Diese Eigenschaft wird genutzt, um Code nur beim direkten Ausführen auszuführen:

# modul.py

def main() -> None:
    print("Programm läuft direkt")

if __name__ == "__main__":
    main()

Wird modul.py importiert, passiert nichts, da der Codeblock nicht ausgeführt wird. Dies entspricht dem Schutzmechanismus in Java oder C# für den Einstiegspunkt, ist aber flexibler und ermöglicht modulare Wiederverwendung.

Ausführbare Pakete und __main__.py

Pakete können ebenfalls ausführbar sein, wenn sie eine Datei __main__.py enthalten. Diese wird ausgeführt, wenn das Paket mit python -m paketname gestartet wird.

Beispiel Projektstruktur:

projekt/
├── paket/
│   ├── __init__.py
│   ├── __main__.py
│   └── modul.py

In __main__.py befindet sich typischerweise der Programmstartcode:

# paket/__main__.py
from .modul import main

if __name__ == "__main__":
    main()

Der Aufruf erfolgt dann über:

python -m paket

Dies ist besonders nützlich, um Pakete als eigenständige Programme anzubieten und gleichzeitig ihre Module importierbar zu halten.

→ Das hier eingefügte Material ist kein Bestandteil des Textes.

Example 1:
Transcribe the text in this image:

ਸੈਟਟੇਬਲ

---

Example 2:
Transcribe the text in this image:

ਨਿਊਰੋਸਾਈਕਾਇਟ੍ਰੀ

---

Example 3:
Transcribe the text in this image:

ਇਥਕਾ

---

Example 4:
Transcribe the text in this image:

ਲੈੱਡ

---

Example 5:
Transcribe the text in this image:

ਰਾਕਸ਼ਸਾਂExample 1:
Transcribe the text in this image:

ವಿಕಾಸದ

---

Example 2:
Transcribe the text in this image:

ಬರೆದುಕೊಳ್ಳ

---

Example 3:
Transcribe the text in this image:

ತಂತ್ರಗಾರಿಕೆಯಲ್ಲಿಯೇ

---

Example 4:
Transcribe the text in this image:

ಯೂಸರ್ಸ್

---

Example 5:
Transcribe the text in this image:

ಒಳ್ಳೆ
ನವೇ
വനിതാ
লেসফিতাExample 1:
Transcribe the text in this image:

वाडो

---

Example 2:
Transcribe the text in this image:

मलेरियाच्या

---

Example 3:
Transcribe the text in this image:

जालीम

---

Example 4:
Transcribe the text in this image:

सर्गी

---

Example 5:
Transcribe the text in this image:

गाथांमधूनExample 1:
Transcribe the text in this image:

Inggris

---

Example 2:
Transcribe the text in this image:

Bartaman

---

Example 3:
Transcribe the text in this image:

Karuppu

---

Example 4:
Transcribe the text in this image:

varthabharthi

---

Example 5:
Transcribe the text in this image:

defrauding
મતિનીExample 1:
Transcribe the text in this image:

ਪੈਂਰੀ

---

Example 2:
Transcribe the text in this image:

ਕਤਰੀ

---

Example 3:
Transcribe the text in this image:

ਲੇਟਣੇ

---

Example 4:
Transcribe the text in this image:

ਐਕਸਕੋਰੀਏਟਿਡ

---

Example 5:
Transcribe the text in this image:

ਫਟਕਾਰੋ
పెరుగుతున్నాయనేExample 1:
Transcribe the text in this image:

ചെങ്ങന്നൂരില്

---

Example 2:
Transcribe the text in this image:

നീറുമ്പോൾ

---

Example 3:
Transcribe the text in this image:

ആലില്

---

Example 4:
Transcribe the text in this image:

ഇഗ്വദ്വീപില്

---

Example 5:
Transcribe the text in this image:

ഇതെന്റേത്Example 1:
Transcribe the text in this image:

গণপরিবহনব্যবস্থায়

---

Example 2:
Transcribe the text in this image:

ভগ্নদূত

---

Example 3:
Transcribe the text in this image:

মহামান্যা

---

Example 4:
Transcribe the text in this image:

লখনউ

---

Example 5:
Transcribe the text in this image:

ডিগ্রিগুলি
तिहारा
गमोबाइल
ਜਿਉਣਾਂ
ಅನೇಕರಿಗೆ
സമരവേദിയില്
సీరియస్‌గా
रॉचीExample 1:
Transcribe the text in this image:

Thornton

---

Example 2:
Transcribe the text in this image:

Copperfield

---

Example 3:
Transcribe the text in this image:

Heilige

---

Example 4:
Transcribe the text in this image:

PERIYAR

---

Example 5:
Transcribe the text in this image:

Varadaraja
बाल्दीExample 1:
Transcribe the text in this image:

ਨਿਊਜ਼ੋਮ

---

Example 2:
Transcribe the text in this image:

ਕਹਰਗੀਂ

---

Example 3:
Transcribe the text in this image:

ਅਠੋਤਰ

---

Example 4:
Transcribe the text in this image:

Vorteile gegenüber klassischen Main-Methoden

  • Modularität: Der Einstiegspunkt ist nur ein Teil des Moduls, andere Funktionen bleiben importierbar.
  • Flexibilität: Ein und dasselbe Modul kann als Skript oder Bibliothek genutzt werden.
  • Paketintegration: Pakete können als Programme gestartet werden, ohne separate Skripte zu benötigen.

Typische Fehler und Best Practices

  • Nicht __main__ prüfen: Code, der beim Import unerwartet ausgeführt wird, erschwert Tests und Wiederverwendung.
  • Komplexen Code in if __name__ == "__main__" packen: Besser ist es, die Logik in Funktionen auszulagern und nur den Aufruf in den Block zu schreiben.

Beispiel: CLI-Tool als Paket

cli_tool/
├── cli_tool/
│   ├── __init__.py
│   ├── __main__.py
│   └── commands.py
└── setup.py
# cli_tool/__main__.py
from .commands import run

if __name__ == "__main__":
    run()
# cli_tool/commands.py
import argparse

def run() -> None:
    parser = argparse.ArgumentParser(description="Beispiel CLI Tool")
    parser.add_argument('--verbose', action='store_true')
    args = parser.parse_args()
    if args.verbose:
        print("Verbose Mode aktiviert")
    else:
        print("Standardmodus")

Durch python -m cli_tool startet das Tool, ohne dass separate Skripte nötig sind.


Ausführbare Module und __main__.py sind ein eleganter Mechanismus, um Python-Programme flexibel, modular und idiomatisch zu strukturieren. Sie ermöglichen es, Pakete und Module sowohl als Bibliotheken als auch als eigenständige Anwendungen zu verwenden – ein Paradigma, das sich deutlich von dem statischen Main-Methoden-Konzept anderer Sprachen unterscheidet und die dynamische Natur von Python unterstreicht.